今までの臨也と言えばどこか殺伐とした空気をまとっていたのに、それが一変して穏やかに微笑みながら自分の腹を撫でたりする。
こんな臨也は見た事がない。
いや、私だけではなく、付き合いの長い新羅も見た事がないと驚いていた。
夜になって静雄が早く帰ってきた時は夕食はまた静雄が作ってくれたし、仕事で遅くなる時は臨也が作ってくれていた。

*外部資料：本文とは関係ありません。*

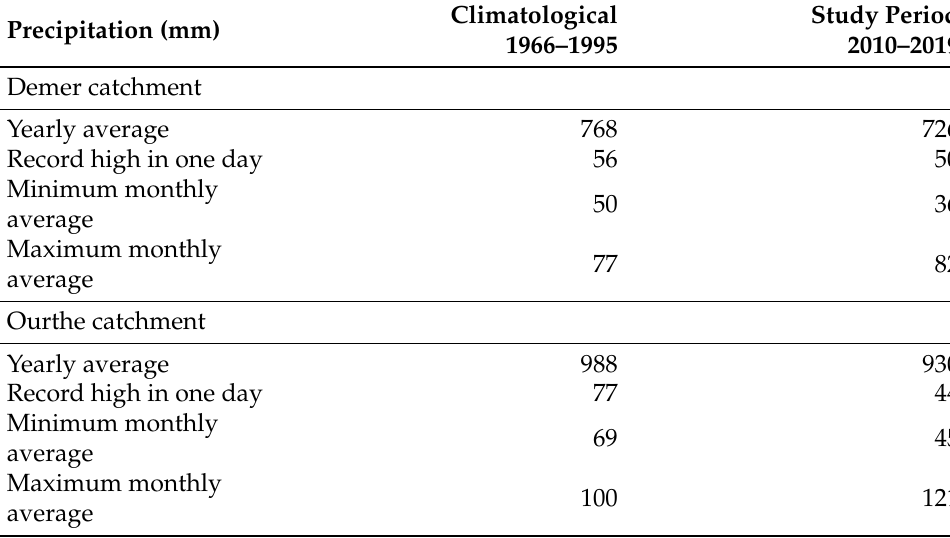
Table 2. Synoptic precipitation climatology (totals, areal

時々静雄は臨也の我侭を聞いて、露西亜寿司で土産を買って来たりもする。
そう、二人が一緒の時の一番の驚きは、静雄が臨也に優しい事。いやいや、静雄は元来イライラしてあの力を出さない限り優しい奴だとは思っていたが、臨也に対してこんなに優しくする姿には驚きだ。
優しい、と言うのとも少し違うのかもしれない。
暴力は振るわないものの、相変わらず二人が顔を合わせれば口喧嘩をしてばかりだし。
しかし静雄の臨也に対する態度は、言葉とは裏腹に柔らかい。
そうだ。「いつくしむ」と言う言葉がぴったりなのかもしれない。
漢字にすると「愛しむ」だけど、なぜかこれは少し違う気がするな。
「愛」と言う言葉ではなくて、その先にある「大切」とか、そう言う感じに近い。
もちろん「大切」の前提に「愛」があるのかもしれないが、それは見ている私たちには強く感じる事はない。
と言うのは、何て言うのかな。惚気てる、みたいなそう言う空気はないって事だ。
巧く伝わるか解らないが…そんな奇跡。
ある日の真夜中、突然始まった臨也の陣痛に緊急手術になった。
私は新羅の手伝いをするために、臨也が勝手に作った診察室に入った。
静雄は一人リビングで待つ事になったが、きっと熊みたいにウロウロと歩き回っていた事だろう。
闇とは言えあんな性格とは言え、新羅はやっぱり腕は確かだ。
私には考えられないような早い処置で手術を終らせた。
臨也も、そして子供も、無事だ。
一般的な妊娠、出産ではないにしろ、人の体から新しい命が生まれ出てくると言う一つの奇跡を、私は目の前で見た。
人間とは不思議だ。
10ヶ月もの間、こうして体内で大切に育まれ、そして外の世界に生まれ出る。
誰しもがこうして生まれてくるのだと、大切にされて生まれてくるのだと感じた。
これは凄い事だ。
簡単な言葉でしか表現出来ないけど、凄い。本当に。
これも一つの、奇跡。
「…ちょっとシズちゃん! 触るなよ!」
「…ンでだよ、俺のガキだろうが」
「今、ミルク飲んでんでしょ? 見て解んないの? 馬鹿なの?」
「……手前…、殺すぞ」
「子供の前でそう言う事言わない」
「意味解んねえだろうが!」
「大声出さないでよ! 意味解んなくても耳に悪いって言ってんの! そんな不穏な空気、子供の前で漂わせないでくれる? あっち行ってよ。って言うか、死んでよ」
「……………ッ………」
…相変わらずだ。
相変わらずすぎて、仲裁する気にもなれない。
子供が生まれてみれば二人の関係はすっかり元に戻った。
戻りすぎだろう。もう少し親子3人仲良く出来ないのか…。
ああ、私も気に入っていたリビングのガラステーブルにヒビが…。
粉砕しなかっただけマシか…。
「…臨也のアレは、子供を守る本能みたいなものだよ。例え父親でもまだ生まれたばかりの子供に近づけたくない、触らせたくないと思うんだね、母親は。それだけ子供が心配で、守ってやらなきゃって思ってる証拠だ」
新羅はそんな風に言うが、アレではあまりに静雄が可哀想だ。
子供が産まれたとたんに、もっと大切なものが出来たからお前はいらない、とでも言われているみたいだ。
そんな呆れた、奇跡…。
喧嘩ばかりになった静雄と臨也だが、ふといきなり静かになる事がある。
それは子供が眠った時。
たっぷりミルクを飲んで、オムツを替えてやると気持ちが良いのかあっという間に眠りに落ちる。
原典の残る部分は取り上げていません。